Regia di George Nolfi vedi scheda film
Ammantato da una velata aura di religiosità new age, The Adjustment Bureau propone uno sguardo interessante sul confronto-scontro fra gli imperativi del determinismo e la beffardaggine del caso, ispirato (quest’ultimo) ai moti dei sentimenti e (in particolare) ai capricci del cuore (laccato di melassa della West Coast); tutto ciò che rappresenta l’essere umano (spesso burattino; altre volte attore protagonista; libero e sempre fiero di – credere di - esserlo).

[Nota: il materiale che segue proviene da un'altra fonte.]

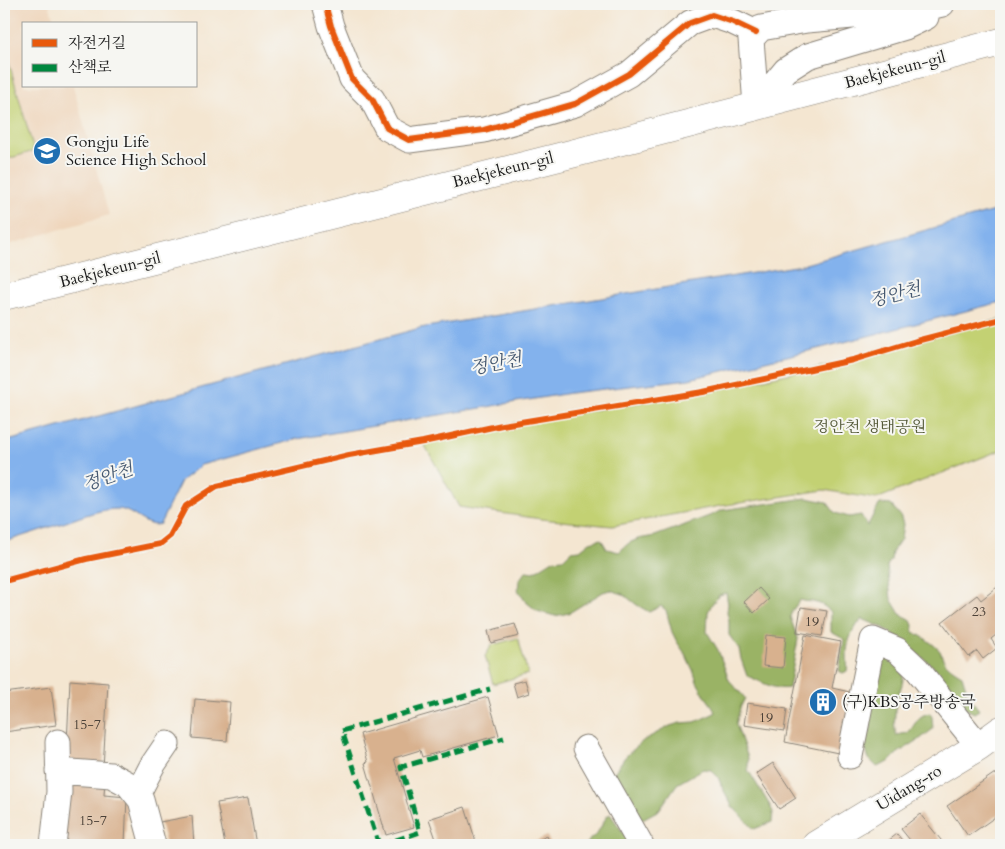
<svg xmlns="http://www.w3.org/2000/svg" width="1005" height="849" viewBox="0 0 1005 849" font-family="Cardo,'Noto Serif KR',serif">
	<rect width="100%" height="100%" fill="#f6f6f2"/>
	<filter id="ink" filterUnits="userSpaceOnUse"><feTurbulence type="fractalNoise" baseFrequency=".02" numOctaves="2"/><feDisplacementMap in="SourceGraphic" scale="10" xChannelSelector="R" yChannelSelector="G"/><feConvolveMatrix kernelMatrix="1 2 1 2 8 2 1 2 1" color-interpolation-filters="sRGB"/></filter>
	<filter id="wash" filterUnits="userSpaceOnUse"><feTurbulence type="fractalNoise" baseFrequency=".0096" numOctaves="4" result="noise"/><feDisplacementMap in="SourceGraphic" scale="20" xChannelSelector="R" yChannelSelector="G"/><feGaussianBlur stdDeviation="1.12" result="paint"/><feColorMatrix in="noise" values="0 0 0 0 0 0 0 0 0 0 0 0 0 0 0 0 0 1.4 0 .05"/><feComposite in="paint" operator="in"/></filter>
	<g filter="url(#wash)">
		<rect width="100%" height="100%" fill="#f4e6d1"/>
		<!-- built -->
		<path fill="#efd6bc" d="M4 4H49L55 24H24V86H73L109 215 4 246Z"/>
		<!-- green -->
		<path fill="#c3d173" stroke="#707648" d="M4 45 34 151 4 160Z
			M1001 319V450L876 499 824 490 720 506 612 526 541 519 459 507 423 442 502 425 703 392 853 360 916 341Z
			M518 638 528 674 493 684 485 656 492 645Z"/>
		<!-- forest -->
		<path fill="#9ab365" stroke="#5b6840" d="M807 498 827 502 835 513 849 517 861 515 867 526C872 519 874 511 880 504L891 505 900 515 903 524 901 539 892 552 891 560 887 566 891 599 900 614 910 619 913 625V632C921 635 935 645 940 651 942 655 941 655 943 659 947 666 955 671 962 675L966 688 967 694 979 710 974 713 966 709 938 671 923 658 884 628 862 619C853 629 847 640 847 654 847 660 848 665 847 671L843 673 839 671 844 639 831 632V612C827 608 822 604 817 603 811 601 806 602 800 600L792 611 790 617 798 639 789 688C774 691 761 681 747 676L741 659 739 649 729 635V620L727 612 728 604 726 593 719 595 712 604 708 612 707 632 718 650 729 680 745 698 740 708 736 724 748 758V770L769 804 773 812 772 822 754 829 732 806 722 787 718 777 711 770 703 769 677 784 659 810 635 823 613 774 625 757 644 740 670 726 680 723 695 722 715 713 713 707 705 696 697 682 693 670 684 652 677 642 672 632 666 610 661 606 649 612 637 605 623 594 610 590 603 592 569 613 555 616 537 611 525 601 518 590 519 580 526 571 534 572 553 560 563 559 571 551 580 550 590 542 601 539 607 549 619 552 629 543 638 539 655 536 712 515 722 510Z
			M884 656 902 669C905 682 901 685 898 697 895 709 893 723 896 735L908 733C916 724 917 715 930 713L932 717 933 729 920 739 898 753 889 762 877 767 869 759 864 746 871 727 869 714 875 694 876 684 875 663Z
			M610 814 632 845H586L591 838 596 835 607 816Z"/>
		<!-- water -->
		<path fill="#83b2ed" stroke="#506784" d="M1001 209V302L821 348 689 379 570 393 297 439 201 465 181 481 160 524C146 529 134 510 118 509 100 509 83 516 66 522 45 529 25 535 4 542V442L420 328 802 265Z"/>
		<g id="blocks">
			<!-- building -->
			<path fill="#d8b18e" d="M1001 584V631L991 639 997 648 983 659 977 651 969 657 942 622 977 595 981 600Z
				M759 588 769 599 754 613 744 602Z
				M801 607 827 611 822 636 797 632Z
				M515 624 519 636 491 643 488 631Z
				M766 635 786 637 783 668 763 666Z
				M805 635 841 642 832 688 854 693 843 754 785 742Z
				M70 680 108 683 103 768 66 766Z
				M525 680 529 693 517 697 513 683Z
				M51 687 56 725 4 732V693Z
				M488 697 499 735 422 757 420 750 394 758 414 827 386 835 365 763 368 762 360 734Z
				M195 699 230 702 227 741 192 738Z
				M747 703 787 709 784 731 744 725Z
				M773 763 796 798 779 809 756 774Z
				M1001 771V813L968 836 947 806 995 773 996 775Z
				M63 776 105 779 104 795 127 797 125 843 141 844 140 845H59Z
				M248 798 256 845H225L217 803Z
				M465 807 477 845H438L429 819Z
				M920 814 945 845H914L901 829Z
				M192 816 194 845H166L160 822Z
				M897 834 906 845H883Z
				M547 836 551 845H528Z"/>
		</g>
	</g>
	<g filter="url(#ink)">
		<use href="#blocks" fill-opacity="0" stroke="#888176" stroke-width="1"/>
		<g fill="none" stroke-linecap="round" stroke-linejoin="round">
			<defs>
				<path id="minor" d="M325 4 331 26 352 79 372 99 387 128 409 140 484 130 575 104 629 74 690 23 712 15 733 22 756 33
					M756 106 751 39 761 28 807 20 911 11 942 4
					M756 106 786 70 808 56 905 27 926 17
					M586 748 641 845
					M850 756 873 640 897 650 917 669 979 746
					M58 771 111 775 128 784 141 800 153 845
					M137 795 152 766 167 744
					M53 845 59 792 58 742"/>
				<path id="major" d="M4 296C337 214 670 130 1001 42
					M816 845 979 746 1001 730"/>
			</defs>
			<!-- minor casing -->
			<use href="#minor" stroke="#888176" stroke-width="27"/>
			<!-- major casing -->
			<use href="#major" stroke="#888176" stroke-width="29"/>
			<!-- minor -->
			<use href="#minor" stroke="#fff" stroke-width="25"/>
			<!-- major -->
			<use href="#major" stroke="#fff" stroke-width="28"/>
			<!-- quiet -->
			<path stroke="#00873e" stroke-width="5" stroke-dasharray="10 5" stroke-linecap="butt" d="M379 845 342 731 490 689
				M381 845 420 832 401 767 504 738"/>
			<defs>
				<path id="cycleway" d="M325 4 331 26 352 79 372 99 387 128 409 140 484 130 575 104 629 74 690 23 712 15 733 22 756 33
					M4 581 86 559 160 544 170 536 186 506 217 486 349 455 423 442 502 425 703 392 853 360 916 341 1001 319"/>
			</defs>
			<!-- cycleway casing -->
			<use href="#cycleway" stroke="#f6f6f2" stroke-width="9"/>
			<!-- cycleway -->
			<use href="#cycleway" stroke="#e8590c" stroke-width="6"/>
		</g>
	</g>
	<!-- icons -->
	<defs>
		<symbol id="school-disc" viewBox="-11 -11 22 22"><circle r="9.5" fill="#1f6fb2" stroke="#f6f6f2"/><path d="M0-5L7-2L0 1L-7-2ZM-4 1L0 2.5L4 1V4Q0 6-4 4Z" fill="#fff"/></symbol>
		<symbol id="building-disc" viewBox="-11 -11 22 22"><circle r="9.5" fill="#1f6fb2" stroke="#f6f6f2"/><path d="M-4-6H4V6H1V3H-1V6H-4ZM-2.5-4.3h1.7v1.8h-1.7ZM.8-4.3h1.7v1.8H.8ZM-2.5-1h1.7V.8h-1.7ZM.8-1h1.7V.8H.8Z" fill="#fff"/></symbol>
	</defs>
	<g fill-rule="evenodd">
		<use href="#school-disc" x="31" y="135" width="32" height="32"/>
		<use href="#building-disc" x="807" y="686" width="32" height="32"/>
	</g>
	<g text-anchor="middle" dominant-baseline="central" stroke-width="4" stroke-linejoin="round" paint-order="stroke">
		<!-- number labels -->
		<g font-size="14" fill="#4b4138">
			<text x="979" y="611">23</text>
			<text x="812" y="621">19</text>
			<text x="766" y="717">19</text>
			<text x="87" y="724">15-7</text>
			<text x="93" y="820">15-7</text>
		</g>
		<!-- street labels -->
		<g font-size="16" fill="#1c1c1c" stroke="#f6f6f2">
			<text transform="translate(895 70) rotate(-15)">Baekjekeun-gil</text>
			<text transform="translate(503 170) rotate(-14)">Baekjekeun-gil</text>
			<text transform="translate(110 270) rotate(-14)">Baekjekeun-gil</text>
			<text transform="translate(909 788) rotate(-31)">Uidang-ro</text>
		</g>
		<!-- poi labels -->
		<g font-size="16" fill="#1c1c1c" stroke="#f6f6f2" text-anchor="start">
			<text x="66" y="142">Gongju Life<tspan x="66" dy="18">Science High School</tspan></text>
			<text x="842" y="702">(구)KBS공주방송국</text>
		</g>
		<!-- park labels -->
		<g font-size="16" fill="#565b3a" stroke="#f6f6f2">
			<text x="870" y="427">정안천 생태공원</text>
		</g>
		<!-- water labels -->
		<g font-size="18" font-style="italic" fill="#455870" stroke="#f6f6f2">
			<text transform="translate(895 295) rotate(-14)">정안천</text>
			<text transform="translate(496 364) rotate(-11)">정안천</text>
			<text transform="translate(108 477) rotate(-19)">정안천</text>
		</g>
	</g>
	<!-- margin -->
	<rect width="1005" height="849" fill="none" stroke="#f6f6f2" stroke-width="20"/>
	<!-- legend -->
	<rect x="22" y="22" width="175" height="65" fill="#f6f6f2" stroke="#9f9f9c"/>
	<rect x="32" y="39" width="25" height="8" fill="#e8590c" stroke="#9f9f9c"/>
	<text x="68" y="48" font-size="15" fill="#1c1c1c">자전거길</text>
	<rect x="32" y="64" width="25" height="8" fill="#00873e" stroke="#9f9f9c"/>
	<text x="68" y="72" font-size="15" fill="#1c1c1c">산책로</text>
</svg>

Il film gioca all’incastro ed all’accumulo dei Disegni individuali; al di essi tentativo di scomposizione per effetto di una forza potente, che segue leggi diverse; ed esplora il dubbio che finanche quest’ultime leggi, solo apparentemente diverse, possano invero affondare le radici su un medesimo piano comune (la forte attrazione tra David ed Elise è frutto di un condizionamento passato; un precedente ‘piano’ poi abbandonato; Indy68).
L’intelaiatura del film, a livello di soggetto, c’è e regge (e non c’erano dubbi, d’altronde, visto l’autore del soggetto)…
Ma il film risente di troppi alti e bassi.
Molta affettività nelle parole e la poesia di talune scene toccano e suscitano un certo trasporto emotivo, ma anche sentimentalismo meno raffinato, a volte oserei dire dozzinale, che frena l’entusiasmo e riporta coi piedi per terra. La sospensione dell’incredulità è messa spesso a dura prova e, quando ciò accade, la trasgressione dei moniti del raziocinio si fa sciocca pretensione (l’attuazione dei Piani da parte dei vari esecutori è rimessa a modalità operative assai discutibili); benchè l’alone di mistero, da un lato, e le sirene dei sensi, dall’altro, spingano per esercitare un richiamo forte, che superi ogni incongruenza.
A livello attoriale, poi, Matt D. è un attore che mi piace, ma occorrerebbe capire che non è buono proprio per tutte le stagioni (non va bene per qualsiasi ruolo indiscriminatamente; come in questo caso). Emily B., splendida, ma più emaciata del solito, invece compensa un po’ i limiti del suo cavaliere (con il quale si abbandona ad una sintonia “epidermica”; alan smithee).
Fantascienza zuccherosa, per uno svago contenuto.